2 years later: Investigators update information in Monroe car bombing case

Erik Chappell, 2 sons hurt when bomb exploded in September 2011

By Halston Herrera - Digital news editor

DETROIT - Federal authorities are again hoping to jog the memory of the public to drum up tips in the case of a 2011 car bombing that left a lawyer and his two young sons seriously hurt.

The ATF said a radio controlled explosive device, made with parts from a toy car, was attached to Erik Chappell's Volvo station wagon and detonated on Sept. 20, 2011.

Two years ago today Erik Chappell was driving his sons to football practice when a bomb nearly killed all of them.

The device was structured similar to a pipe bomb.

"It's obviously one thing to have someone target me, but it's another to have someone target my kids," Chappell said Friday at a press conference in Detroit. "We're thankful that we get to see them every day."

Chappell, a lawyer, and his sons -- Grant, 15, and Cole, 13 -- had to undergo several surgeries for their injuries, which included broken bones and deep cuts from shrapnel.

Based on the debris found at I-75 and Elm Street in Monroe an ATF explosives expert constructed a mockup of the bomb that was packed with ball bearings and ammunition.
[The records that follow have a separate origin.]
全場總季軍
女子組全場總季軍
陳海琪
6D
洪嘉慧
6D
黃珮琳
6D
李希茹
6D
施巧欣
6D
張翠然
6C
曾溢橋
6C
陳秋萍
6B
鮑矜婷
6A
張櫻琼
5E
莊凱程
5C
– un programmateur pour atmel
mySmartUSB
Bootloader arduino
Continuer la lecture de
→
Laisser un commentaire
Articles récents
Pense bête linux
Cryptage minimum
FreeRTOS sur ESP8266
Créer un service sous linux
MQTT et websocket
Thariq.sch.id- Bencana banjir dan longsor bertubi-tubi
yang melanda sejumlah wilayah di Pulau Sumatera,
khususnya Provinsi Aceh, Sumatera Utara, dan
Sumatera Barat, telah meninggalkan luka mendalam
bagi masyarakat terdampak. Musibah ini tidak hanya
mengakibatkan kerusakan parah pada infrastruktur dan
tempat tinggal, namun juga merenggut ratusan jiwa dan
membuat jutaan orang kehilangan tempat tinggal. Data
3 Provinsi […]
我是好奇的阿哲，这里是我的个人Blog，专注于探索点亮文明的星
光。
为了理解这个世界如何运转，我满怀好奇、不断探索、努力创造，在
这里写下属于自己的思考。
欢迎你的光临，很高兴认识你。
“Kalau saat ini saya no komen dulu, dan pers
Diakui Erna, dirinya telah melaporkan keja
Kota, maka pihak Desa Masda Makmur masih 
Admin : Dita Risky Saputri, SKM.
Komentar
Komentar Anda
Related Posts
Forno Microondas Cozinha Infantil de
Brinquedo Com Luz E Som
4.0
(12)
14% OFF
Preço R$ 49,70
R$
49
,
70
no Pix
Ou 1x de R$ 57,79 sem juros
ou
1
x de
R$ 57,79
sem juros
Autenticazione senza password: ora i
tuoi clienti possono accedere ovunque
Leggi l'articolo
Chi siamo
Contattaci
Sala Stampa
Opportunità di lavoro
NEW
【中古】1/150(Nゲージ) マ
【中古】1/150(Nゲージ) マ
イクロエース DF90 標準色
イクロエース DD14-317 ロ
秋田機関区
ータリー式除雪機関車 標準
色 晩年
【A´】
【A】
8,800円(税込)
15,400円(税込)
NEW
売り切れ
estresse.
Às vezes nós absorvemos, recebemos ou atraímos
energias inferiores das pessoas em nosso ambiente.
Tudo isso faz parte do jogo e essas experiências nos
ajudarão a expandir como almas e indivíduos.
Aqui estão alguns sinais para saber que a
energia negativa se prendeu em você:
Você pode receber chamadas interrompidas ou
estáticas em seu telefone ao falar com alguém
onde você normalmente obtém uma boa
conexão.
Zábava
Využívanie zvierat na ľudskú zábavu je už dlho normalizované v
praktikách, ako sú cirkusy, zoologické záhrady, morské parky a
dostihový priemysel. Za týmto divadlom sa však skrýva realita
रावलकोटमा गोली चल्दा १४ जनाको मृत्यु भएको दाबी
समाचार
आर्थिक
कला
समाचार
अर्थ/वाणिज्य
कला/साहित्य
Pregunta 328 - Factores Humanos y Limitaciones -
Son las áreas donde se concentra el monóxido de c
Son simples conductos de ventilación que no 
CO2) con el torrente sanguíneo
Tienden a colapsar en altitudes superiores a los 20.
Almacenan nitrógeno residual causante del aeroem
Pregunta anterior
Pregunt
"This was designed with a specific purpose of killing someone," said explosives enforcement officer Michael Eggleston.

The bomb was placed under the vehicle on the passenger side and whoever placed it there used parts from a radio controlled car.

The person in question would have needed access to Chappell's a Volvo and stalked him to learn his patterns.

"It's not overly sophisticated, but you need a good knowledge of electricity. How to make things work," said Eggleston.

Chappell said his family is doing well, both sons are playing football. But, nonetheless, 'We've remained cautious," he said.

He declined to answer questions about whether he had any idea about who may have targeted him or why.

Eggleston explained that whoever designed the device could have detonated it from within about a half a mile.

"They would have been able to see it go off," he said.

Investigators think the parts could have come from an Electrix toy car.

A $20,000 reward is being offered for any tips that lead to an arrest in the case.

Anyone who might have information is asked to call 888-283-2662.